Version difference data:
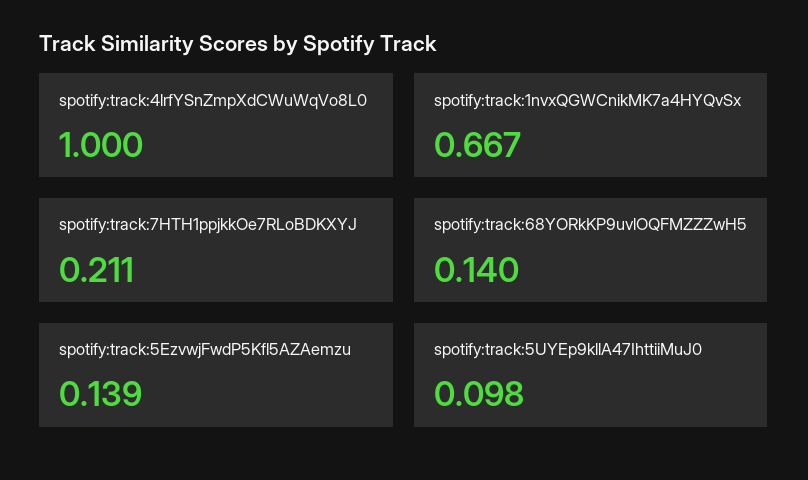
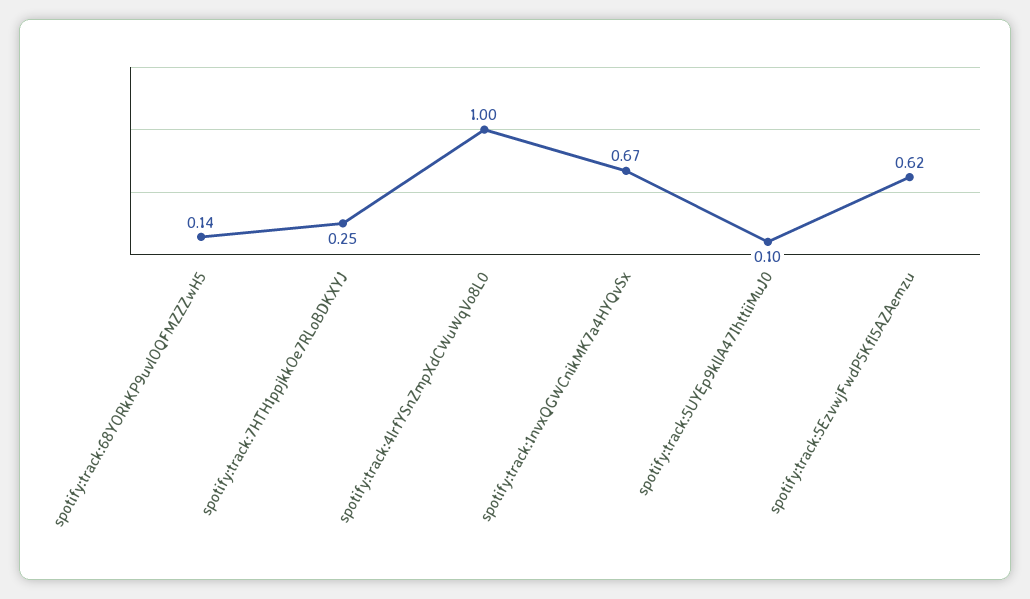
  {
    "spotify:track:4lrfYSnZmpXdCWuWqVo8L0": 1,
    "spotify:track:1nvxQGWCnikMK7a4HYQvSx": 0.667,
-   "spotify:track:7HTH1ppjkkOe7RLoBDKXYJ": 0.211,
+   "spotify:track:7HTH1ppjkkOe7RLoBDKXYJ": 0.25,
    "spotify:track:68YORkKP9uvlOQFMZZZwH5": 0.14,
-   "spotify:track:5EzvwjFwdP5Kfl5AZAemzu": 0.139,
+   "spotify:track:5EzvwjFwdP5Kfl5AZAemzu": 0.62,
    "spotify:track:5UYEp9kllA47IhttiiMuJ0": 0.098
  }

Exercise brief
Track down every line in the entries that includes the string "spotify", and copy it.

Answer below
    "spotify:track:4lrfYSnZmpXdCWuWqVo8L0": 1,
    "spotify:track:1nvxQGWCnikMK7a4HYQvSx": 0.667,
-   "spotify:track:7HTH1ppjkkOe7RLoBDKXYJ": 0.211,
+   "spotify:track:7HTH1ppjkkOe7RLoBDKXYJ": 0.25,
    "spotify:track:68YORkKP9uvlOQFMZZZwH5": 0.14,
-   "spotify:track:5EzvwjFwdP5Kfl5AZAemzu": 0.139,
+   "spotify:track:5EzvwjFwdP5Kfl5AZAemzu": 0.62,
    "spotify:track:5UYEp9kllA47IhttiiMuJ0": 0.098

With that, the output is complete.